Also as part of the Commutation Transactions, the LPV entered into a credit default swap (the “Residual CDS”) with the Counterparty to provide for payments to the Counterparty for future losses relating to the Terminated TruPs Bonds. The LPV Initial Capital, together with investment earnings (collectively, the “LPV Capital”) represent the only funds available to pay the Counterparty for amounts due under the Residual CDS. The Residual CDS terminates concurrently with the Terminated TruPs Bonds for which we had provided credit protection and provides for payment to the Counterparty substantially in accordance with the terms of our original CDS protection for the Terminated TruPs Bonds. In addition, pursuant to an agreement with the Counterparty, if any LPV Capital amount is remaining following the maturity of the Residual CDS, Radian Asset Assurance is entitled to these remaining funds. Due to current expectations regarding future credit losses on the Terminated TruPs Bonds, we established an associated salvage recovery for statutory accounting purposes of approximately $75 million related to the LPV funds we expect to ultimately receive upon the expiration of the LPV’s obligations. Although Radian Asset Assurance has no further obligation for claims related to the Terminated TruPs CDOs, the amount of salvage recovery remains at risk, and the actual amount of salvage that we ultimately recover will depend on the future performance of the Terminated TruPs Bonds. If the LPV is required to make payments to the Counterparty pursuant to the terms of the Residual CDS, Radian Asset Assurance’s projected and actual recovery from the LPV may be materially reduced or eliminated. See “Insurance Regulation—Capital Requirements” below for discussion of the impact of the salvage recoverable on Radian Guaranty’s statutory capital. For GAAP purposes, we have determined that the LPV is a VIE, and it is therefore accounted for as described further in Note 5.

THINGS TO DO =
A. List every abbreviation that appears in the passage on the Residual CDS, in order of first appearance.
B. Write the next few sentences of the passage on the Residual CDS, picking up after its final sentence.

GIVEN DATA =
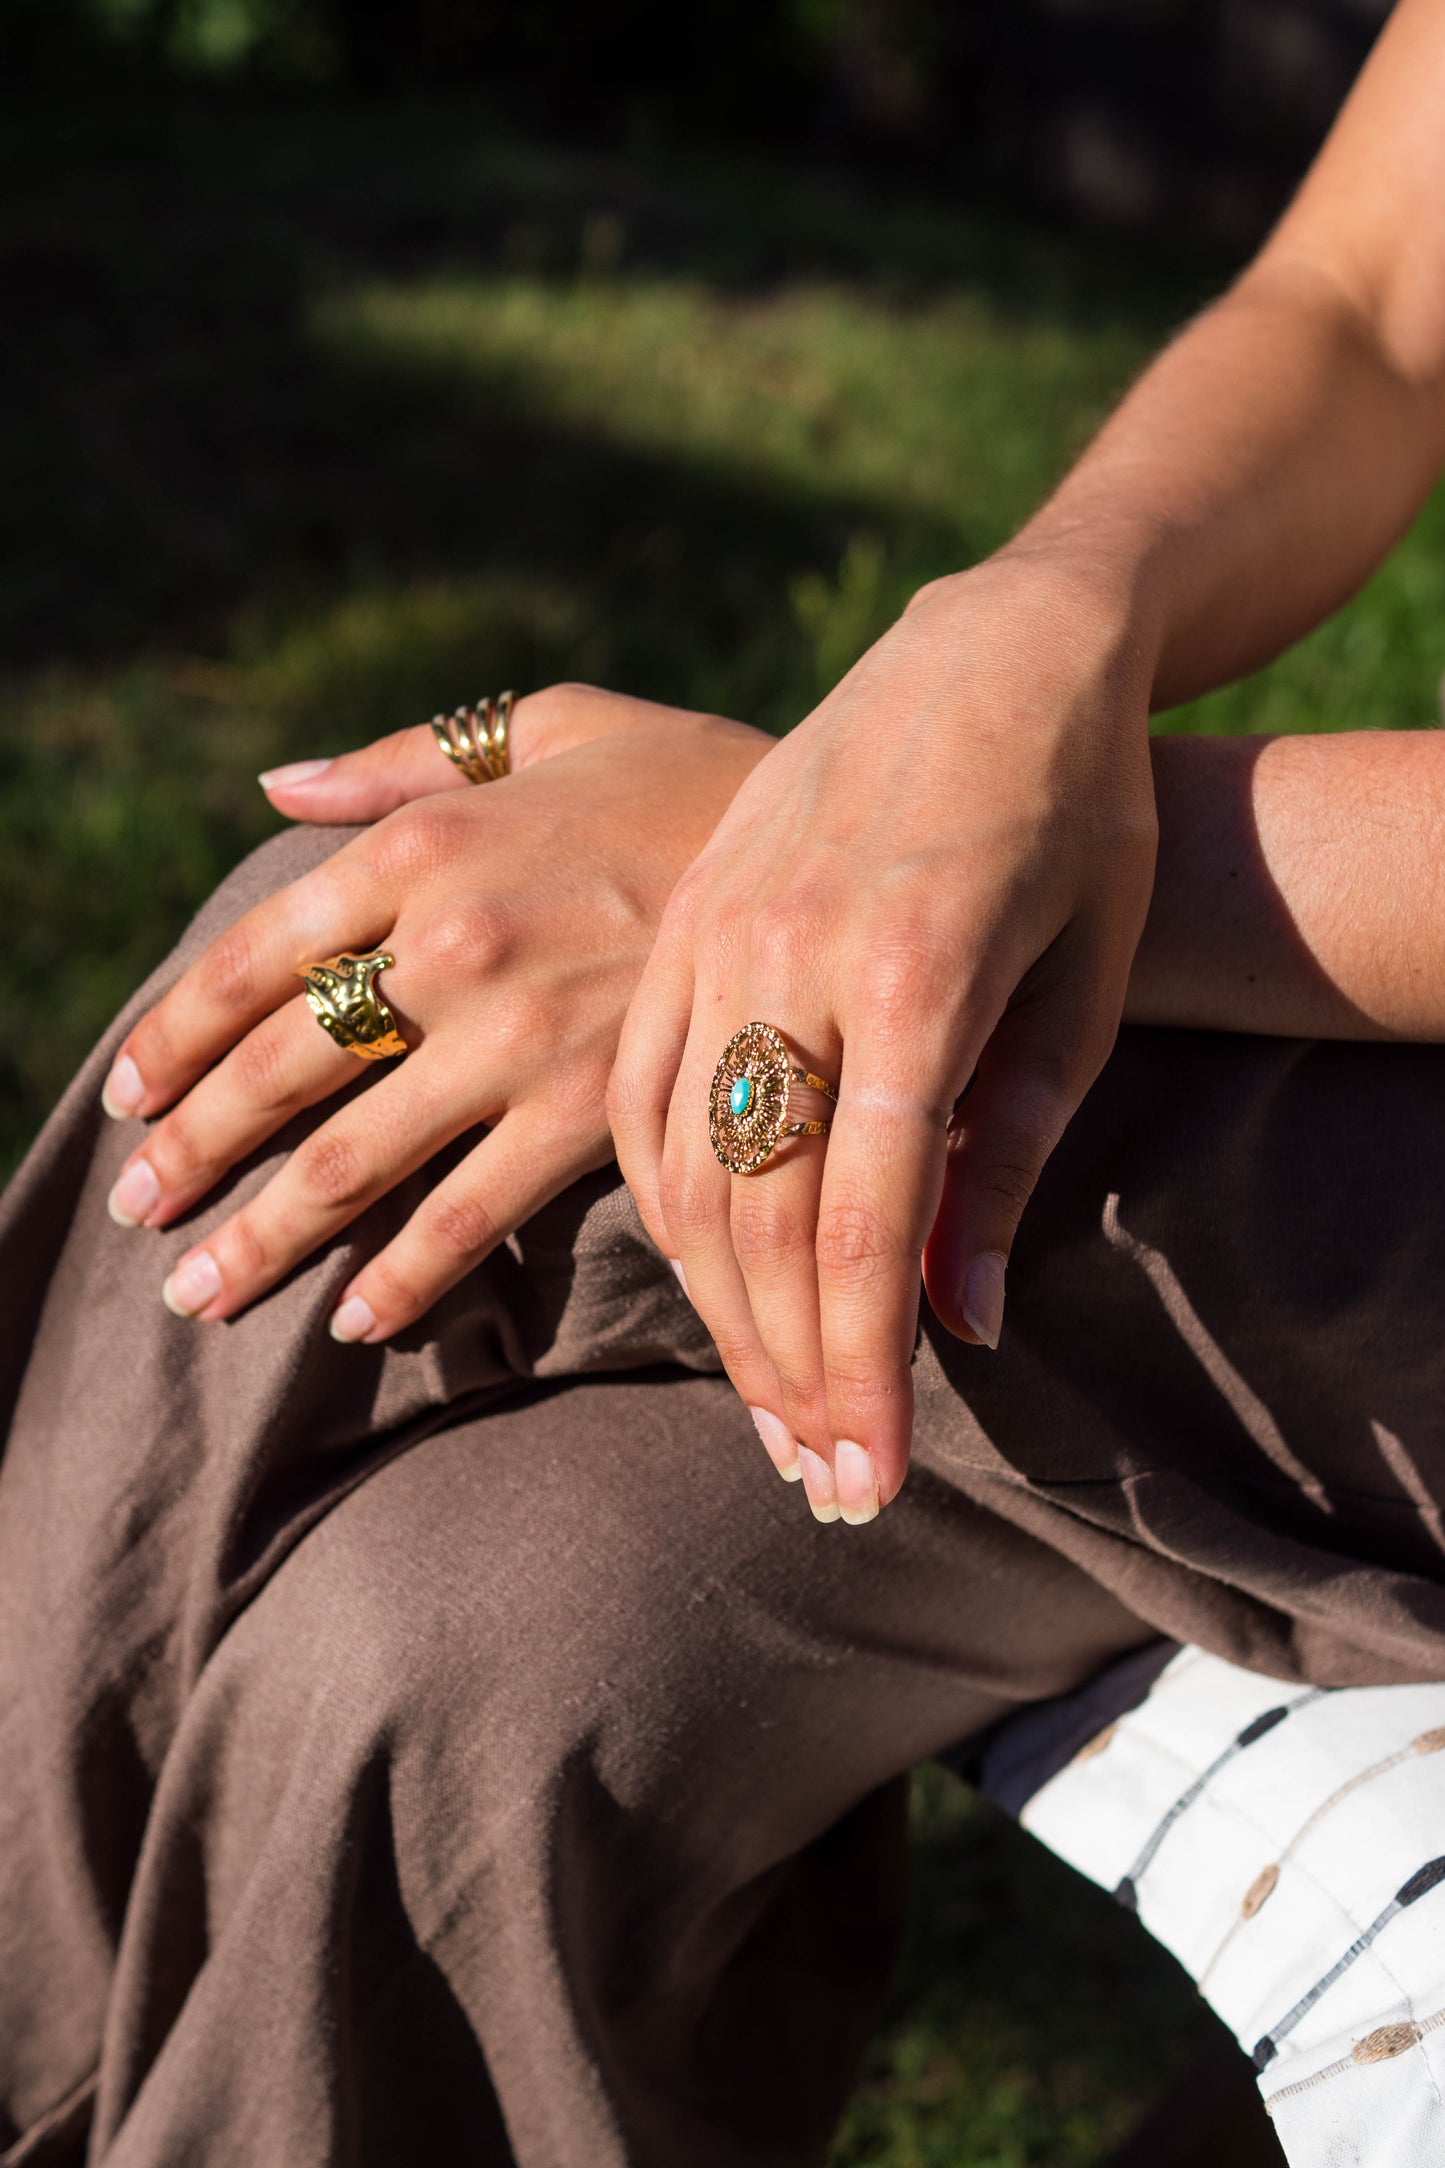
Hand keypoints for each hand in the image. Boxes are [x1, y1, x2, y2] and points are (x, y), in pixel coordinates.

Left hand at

ANSWERS FOR THIS EXERCISE =
A. LPV, CDS, TruPs, CDOs, GAAP, VIE

B.
Prior to the Commutation Transactions, the terminated transactions were required to be accounted for at fair value for GAAP purposes. The Commutation Amount exceeded the aggregate fair value liability that we had recorded for such transactions. As a result, we reported a loss for GAAP purposes of $108 million on the Commutation Transactions in the quarter ended June 30, 2012. This loss resulted primarily from a significant discount incorporated in the aggregate fair value liability for the commuted transactions related to the market’s perception of our non-performance risk. See “Management’s Discussion and Analysis of Financial Condition and Results of Operations—Critical Accounting Policies—Fair Value of Financial Instruments—Corporate CDOs” for additional information regarding our fair value methodology.
All of the transactions commuted pursuant to the Commutation Transactions were rated below investment grade internally, with $1.0 billion net par outstanding of the commuted transactions rated B or below internally. In the aggregate, the transactions commuted pursuant to the Commutation Transactions represented approximately 51% of our financial guaranty segment’s aggregate net par outstanding rated B or below internally.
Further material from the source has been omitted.